Move will bring 44 new jobs to Utah

The Bureau of Land Management controls much of the land in the western United States, but its headquarters have historically been in Washington, D.C. The Bureau is now looking to move its headquarters to Grand Junction. Photo by Carter Pape

According to the U.S. Department of the Interior, Grand Junction will become the new home of the Bureau of Land Management’s headquarters, part of a “realignment of resources to the West.”

As part of the move, 61 of the Bureau’s staff will remain in Washington D.C. while 296 positions will relocate westward. Of those positions, 74 will be re-allocated from the D.C. office to the BLM’s state offices, which focus on operations and land management specific to their respective states.
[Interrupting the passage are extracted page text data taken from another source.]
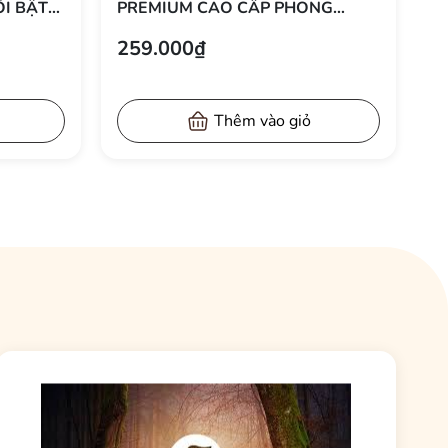
I BẬT
PREMIUM CAO CẤP PHONG
CÁCH SANG TRỌNG 37X105 CM
259.000₫
Thêm vào giỏ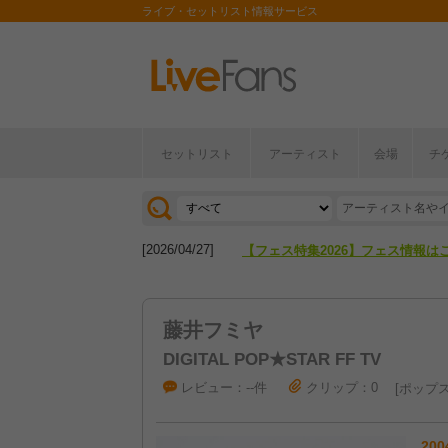
ライブ・セットリスト情報サービス
セットリスト
アーティスト
会場
チ
[2026/04/27]
【フェス特集2026】フェス情報は
[2026/07/28]
【ライブ動員ランキング】2026年
[2026/04/27]
【フェス特集2026】フェス情報は
[2026/07/28]
【ライブ動員ランキング】2026年
藤井フミヤ
DIGITAL POP★STAR FF TV
レビュー：--件
クリップ：0
ポップ
200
As a result of the move, 85 BLM jobs will be relocated to Colorado (including 27 at the new headquarters in Grand Junction), 49 to Nevada, 44 to Utah and the remainder to other Western states.
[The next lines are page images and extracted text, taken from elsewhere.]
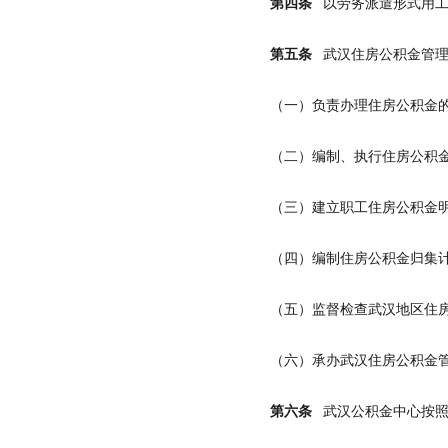
第四条
以劳务派遣形式用工
第五条
武汉住房公积金管理
（一）负责办理住房公积金
（二）编制、执行住房公积
（三）建立职工住房公积金
（四）编制住房公积金归集
（五）监督检查武汉地区住
（六）承办武汉住房公积金
第六条
武汉公积金中心按照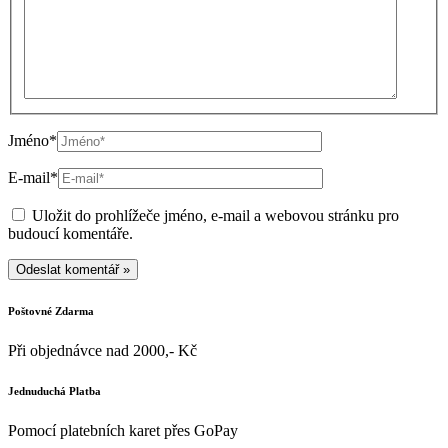
Jméno*
E-mail*
Uložit do prohlížeče jméno, e-mail a webovou stránku pro
budoucí komentáře.
Poštovné Zdarma
Při objednávce nad 2000,- Kč
Jednuduchá Platba
Pomocí platebních karet přes GoPay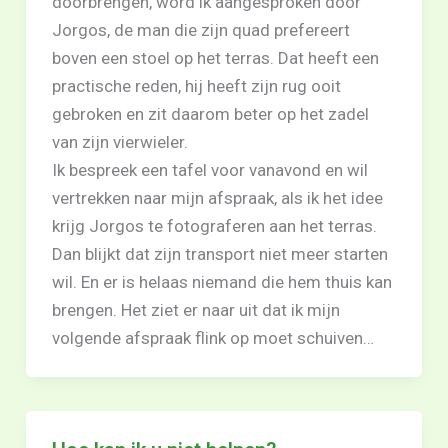
doorbrengen, word ik aangesproken door
Jorgos, de man die zijn quad prefereert
boven een stoel op het terras. Dat heeft een
practische reden, hij heeft zijn rug ooit
gebroken en zit daarom beter op het zadel
van zijn vierwieler.
Ik bespreek een tafel voor vanavond en wil
vertrekken naar mijn afspraak, als ik het idee
krijg Jorgos te fotograferen aan het terras.
Dan blijkt dat zijn transport niet meer starten
wil. En er is helaas niemand die hem thuis kan
brengen. Het ziet er naar uit dat ik mijn
volgende afspraak flink op moet schuiven…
The Department of the Interior said that the job reallocations would save more than $50 million annually in salaries, roughly equivalent to 5% of the BLM’s annual budget. The department also forecasted savings on building rents and travel costs.

Jobs that will move to Utah will be mainly from divisions responsible for BLM’s media relations, recreation management operations and data collection and disbursement. A Department of the Interior report on the move to Grand Junction cites growth in recreation in Utah as a main reason for the reallocations.

“Given the growth in recreation opportunities across the State [of Utah], these positions will provide increased support to the field while offering improved coordination with external partners and direct exposure to the resources the Division [of National Conservation Lands and Community Partnerships] manages,” said a report from the Department of the Interior released Tuesday, July 16.

The move has its critics, particularly those who are wont to criticize President Donald Trump and David Bernhardt, an attorney and oil industry lobbyist who he appointed as Secretary of the Interior, and whose hometown is an hour from Grand Junction in Rifle, Colorado.

Kate Kelly, the public lands director for the progressive think tank Center for American Progress, told the Salt Lake Tribune that the move was not good for the BLM but, rather, was a means of “undermining the federal workforce.”

The Center for Western Priorities, a conservation group based in Colorado, called the plan to move the BLM headquarters a way to “dismantle” the bureau. The group also fears that it will “drive out career staff and reduce the agency’s ability to effectively coordinate with lawmakers.”

Meanwhile, Colorado Sen. Cory Gardner, who since 2016 has advocated for Grand Junction to become the new home of the bureau, said he was “thrilled” about the move. Gardner was one of the first officials to break the news of the move.

“This is a smart decision that transcends political parties and will generate a positive economic ripple effect through the State of Colorado,” Gardner said in a press release. “I commend the Department of Interior for relocating the agency closer to the people it serves and the public lands it manages.”